Entre os participantes da elaboração do documento estão o Inca, Instituto Nacional de Câncer, e a Fiocruz, Fundação Oswaldo Cruz.

As diretrizes foram debatidas nesta semana, no seminário “Construindo uma Agenda de Pesquisa Prioritária sobre Dispositivos Eletrônicos para Fumar”, que reuniu pesquisadores, gestores públicos e especialistas de diversas instituições brasileiras, no Rio de Janeiro.

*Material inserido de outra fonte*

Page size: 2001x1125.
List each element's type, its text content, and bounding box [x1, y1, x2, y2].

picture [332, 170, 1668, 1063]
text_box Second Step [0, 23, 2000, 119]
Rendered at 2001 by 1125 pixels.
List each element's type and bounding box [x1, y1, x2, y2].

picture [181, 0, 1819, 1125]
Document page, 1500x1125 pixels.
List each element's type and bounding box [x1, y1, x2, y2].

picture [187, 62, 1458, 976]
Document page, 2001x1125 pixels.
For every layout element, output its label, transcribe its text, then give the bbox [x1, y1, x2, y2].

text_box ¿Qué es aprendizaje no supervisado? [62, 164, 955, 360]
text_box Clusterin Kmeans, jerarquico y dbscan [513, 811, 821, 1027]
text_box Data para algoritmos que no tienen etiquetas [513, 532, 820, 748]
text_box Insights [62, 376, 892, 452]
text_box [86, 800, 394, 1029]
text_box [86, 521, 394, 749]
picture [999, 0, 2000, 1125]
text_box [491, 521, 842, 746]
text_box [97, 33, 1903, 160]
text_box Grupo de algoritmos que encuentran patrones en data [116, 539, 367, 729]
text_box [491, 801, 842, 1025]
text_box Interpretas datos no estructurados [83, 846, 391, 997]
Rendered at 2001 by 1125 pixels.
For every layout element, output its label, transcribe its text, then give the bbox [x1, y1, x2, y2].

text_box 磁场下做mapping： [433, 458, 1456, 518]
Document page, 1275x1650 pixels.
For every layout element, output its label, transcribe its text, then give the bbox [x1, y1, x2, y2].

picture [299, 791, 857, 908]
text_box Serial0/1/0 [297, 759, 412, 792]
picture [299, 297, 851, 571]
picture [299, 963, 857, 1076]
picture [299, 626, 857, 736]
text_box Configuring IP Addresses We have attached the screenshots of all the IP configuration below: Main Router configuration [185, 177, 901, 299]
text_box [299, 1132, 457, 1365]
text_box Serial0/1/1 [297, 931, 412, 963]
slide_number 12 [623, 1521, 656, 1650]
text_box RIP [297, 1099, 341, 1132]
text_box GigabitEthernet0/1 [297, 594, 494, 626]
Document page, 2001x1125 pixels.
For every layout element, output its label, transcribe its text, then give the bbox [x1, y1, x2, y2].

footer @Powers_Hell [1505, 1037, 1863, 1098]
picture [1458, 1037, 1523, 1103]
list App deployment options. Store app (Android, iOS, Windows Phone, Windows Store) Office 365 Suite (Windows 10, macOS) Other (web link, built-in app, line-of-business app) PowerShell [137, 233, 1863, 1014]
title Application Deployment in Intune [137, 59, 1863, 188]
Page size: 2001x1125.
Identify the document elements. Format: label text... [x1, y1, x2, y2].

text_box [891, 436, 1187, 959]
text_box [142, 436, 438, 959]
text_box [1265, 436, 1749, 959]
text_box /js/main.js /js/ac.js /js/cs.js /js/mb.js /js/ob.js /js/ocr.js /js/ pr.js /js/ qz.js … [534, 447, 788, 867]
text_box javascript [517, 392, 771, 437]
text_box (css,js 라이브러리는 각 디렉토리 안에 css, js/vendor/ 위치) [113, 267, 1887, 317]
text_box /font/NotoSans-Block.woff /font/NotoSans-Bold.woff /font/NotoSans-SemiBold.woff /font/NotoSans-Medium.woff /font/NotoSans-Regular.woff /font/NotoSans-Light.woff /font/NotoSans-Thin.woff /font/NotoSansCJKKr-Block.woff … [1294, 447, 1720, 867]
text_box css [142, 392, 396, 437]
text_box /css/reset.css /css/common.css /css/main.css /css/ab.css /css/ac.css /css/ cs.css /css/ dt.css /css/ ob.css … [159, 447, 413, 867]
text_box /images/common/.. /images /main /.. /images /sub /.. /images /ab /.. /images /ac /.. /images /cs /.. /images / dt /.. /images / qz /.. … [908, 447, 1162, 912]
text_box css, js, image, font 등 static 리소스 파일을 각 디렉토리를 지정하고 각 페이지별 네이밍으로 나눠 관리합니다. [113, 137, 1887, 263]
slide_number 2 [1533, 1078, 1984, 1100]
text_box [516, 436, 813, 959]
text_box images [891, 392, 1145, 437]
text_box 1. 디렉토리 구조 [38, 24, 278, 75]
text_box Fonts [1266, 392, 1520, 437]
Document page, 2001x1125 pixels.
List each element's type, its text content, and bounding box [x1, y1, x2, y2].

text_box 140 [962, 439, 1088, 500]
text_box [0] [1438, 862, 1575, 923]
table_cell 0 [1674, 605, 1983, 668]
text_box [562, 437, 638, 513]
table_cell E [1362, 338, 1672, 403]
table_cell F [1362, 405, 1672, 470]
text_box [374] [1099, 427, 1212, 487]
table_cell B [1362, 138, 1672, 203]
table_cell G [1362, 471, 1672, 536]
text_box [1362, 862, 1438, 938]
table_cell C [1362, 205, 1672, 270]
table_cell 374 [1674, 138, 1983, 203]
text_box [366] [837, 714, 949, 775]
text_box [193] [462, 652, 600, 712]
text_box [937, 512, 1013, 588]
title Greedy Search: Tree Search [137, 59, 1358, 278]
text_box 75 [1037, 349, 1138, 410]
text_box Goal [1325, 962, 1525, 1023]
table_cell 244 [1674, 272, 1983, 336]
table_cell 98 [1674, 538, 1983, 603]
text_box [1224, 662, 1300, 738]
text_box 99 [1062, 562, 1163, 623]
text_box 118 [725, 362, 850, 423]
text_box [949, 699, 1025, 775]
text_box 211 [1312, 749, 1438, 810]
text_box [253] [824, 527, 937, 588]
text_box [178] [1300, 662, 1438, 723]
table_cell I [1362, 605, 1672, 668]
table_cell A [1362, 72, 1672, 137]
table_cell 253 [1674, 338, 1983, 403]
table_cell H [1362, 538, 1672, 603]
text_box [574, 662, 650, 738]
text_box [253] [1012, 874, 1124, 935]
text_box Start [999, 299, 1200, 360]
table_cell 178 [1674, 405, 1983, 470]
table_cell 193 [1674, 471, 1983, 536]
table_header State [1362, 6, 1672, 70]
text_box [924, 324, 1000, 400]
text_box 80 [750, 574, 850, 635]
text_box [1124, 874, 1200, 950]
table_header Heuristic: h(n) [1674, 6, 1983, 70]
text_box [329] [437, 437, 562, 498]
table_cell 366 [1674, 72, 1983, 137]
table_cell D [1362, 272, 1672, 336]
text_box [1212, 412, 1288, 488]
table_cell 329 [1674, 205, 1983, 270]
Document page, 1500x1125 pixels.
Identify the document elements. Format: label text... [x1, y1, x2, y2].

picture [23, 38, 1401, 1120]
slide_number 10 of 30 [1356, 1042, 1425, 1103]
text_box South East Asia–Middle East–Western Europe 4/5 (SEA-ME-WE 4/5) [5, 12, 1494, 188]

O ponto de partida foi um levantamento realizado entre 2019 e março deste ano, que identificou 59 estudos sobre os impactos desses dispositivos na literatura científica nacional.  

As pesquisas analisadas abordam desde os danos à saúde humana até dados epidemiológicos sobre experimentação e uso, além de aspectos regulatórios e de políticas públicas.

No Brasil, desde 2009 é proibida a fabricação, venda, importação ou distribuição de todos os tipos de dispositivos eletrônicos para fumar . De acordo com o Inca, esses dispositivos contêm substâncias tóxicas que causam câncer, doenças respiratórias e cardiovasculares.